◆ What you should do ◆
The lines to retype are the one with "[174,327,229,339] & pricing -> (423, 384) //" and all that follow it to the end of the entries below; copy them exactly and nothing else.

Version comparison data
──────────────────────────────

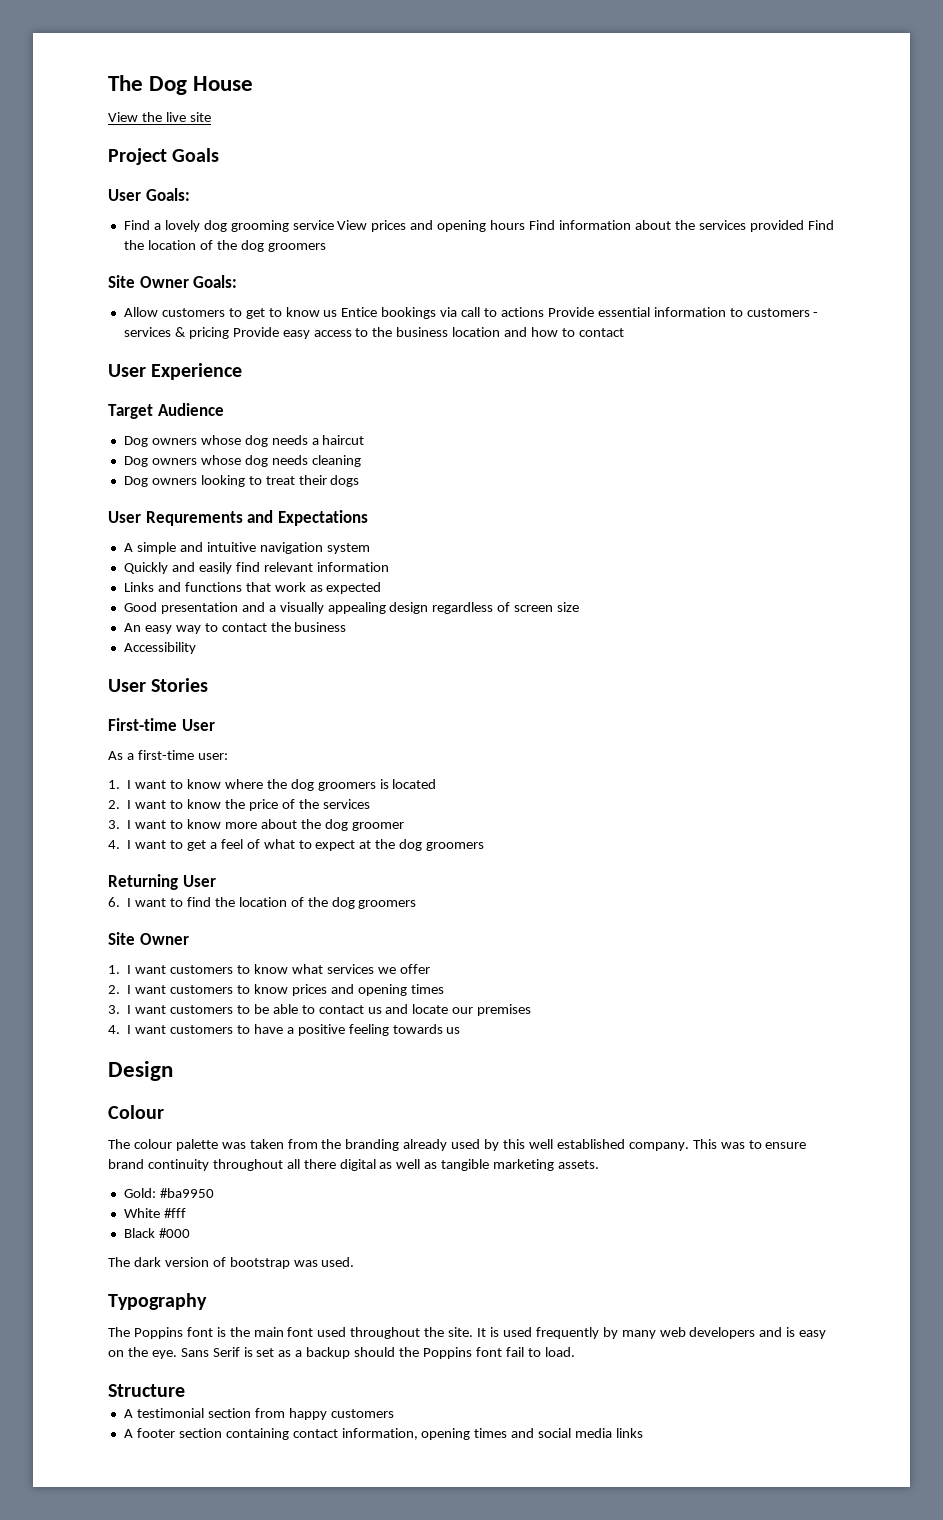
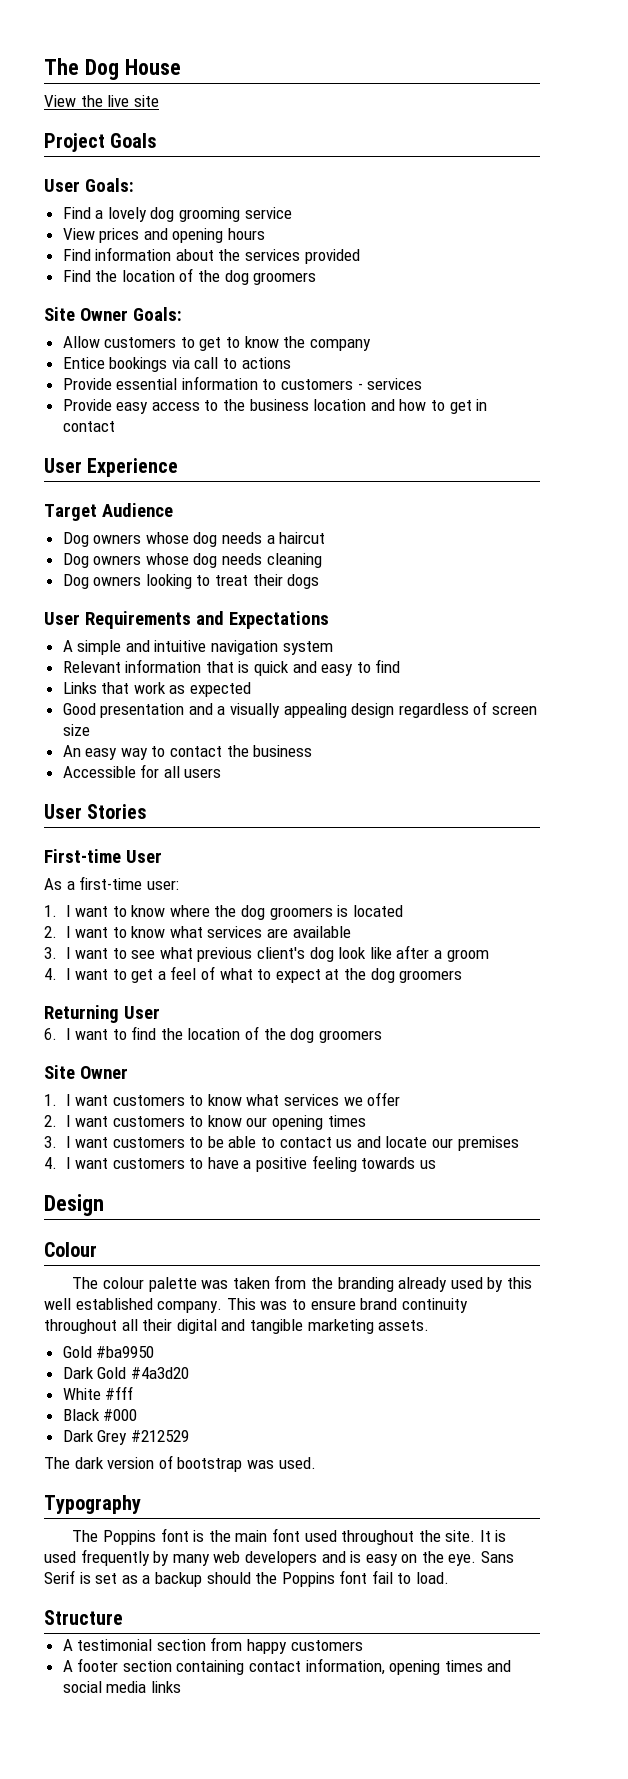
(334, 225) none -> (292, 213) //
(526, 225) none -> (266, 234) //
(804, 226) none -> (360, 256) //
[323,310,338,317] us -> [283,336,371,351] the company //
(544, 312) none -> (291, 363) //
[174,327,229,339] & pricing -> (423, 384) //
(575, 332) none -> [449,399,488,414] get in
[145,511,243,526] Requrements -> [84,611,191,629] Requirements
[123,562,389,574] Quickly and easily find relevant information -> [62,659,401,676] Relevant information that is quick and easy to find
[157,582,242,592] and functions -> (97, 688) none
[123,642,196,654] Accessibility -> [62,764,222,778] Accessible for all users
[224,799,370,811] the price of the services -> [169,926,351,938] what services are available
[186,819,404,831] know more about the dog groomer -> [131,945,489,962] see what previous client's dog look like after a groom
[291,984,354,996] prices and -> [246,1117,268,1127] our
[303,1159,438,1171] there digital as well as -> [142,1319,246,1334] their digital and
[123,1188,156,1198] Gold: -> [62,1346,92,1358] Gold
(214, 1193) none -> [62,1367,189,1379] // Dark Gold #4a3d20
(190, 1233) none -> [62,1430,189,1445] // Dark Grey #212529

──────────────────────────────

◆ Problem solution ◆
[174,327,229,339] & pricing -> (423, 384) //
(575, 332) none -> [449,399,488,414] get in
[145,511,243,526] Requrements -> [84,611,191,629] Requirements
[123,562,389,574] Quickly and easily find relevant information -> [62,659,401,676] Relevant information that is quick and easy to find
[157,582,242,592] and functions -> (97, 688) none
[123,642,196,654] Accessibility -> [62,764,222,778] Accessible for all users
[224,799,370,811] the price of the services -> [169,926,351,938] what services are available
[186,819,404,831] know more about the dog groomer -> [131,945,489,962] see what previous client's dog look like after a groom
[291,984,354,996] prices and -> [246,1117,268,1127] our
[303,1159,438,1171] there digital as well as -> [142,1319,246,1334] their digital and
[123,1188,156,1198] Gold: -> [62,1346,92,1358] Gold
(214, 1193) none -> [62,1367,189,1379] // Dark Gold #4a3d20
(190, 1233) none -> [62,1430,189,1445] // Dark Grey #212529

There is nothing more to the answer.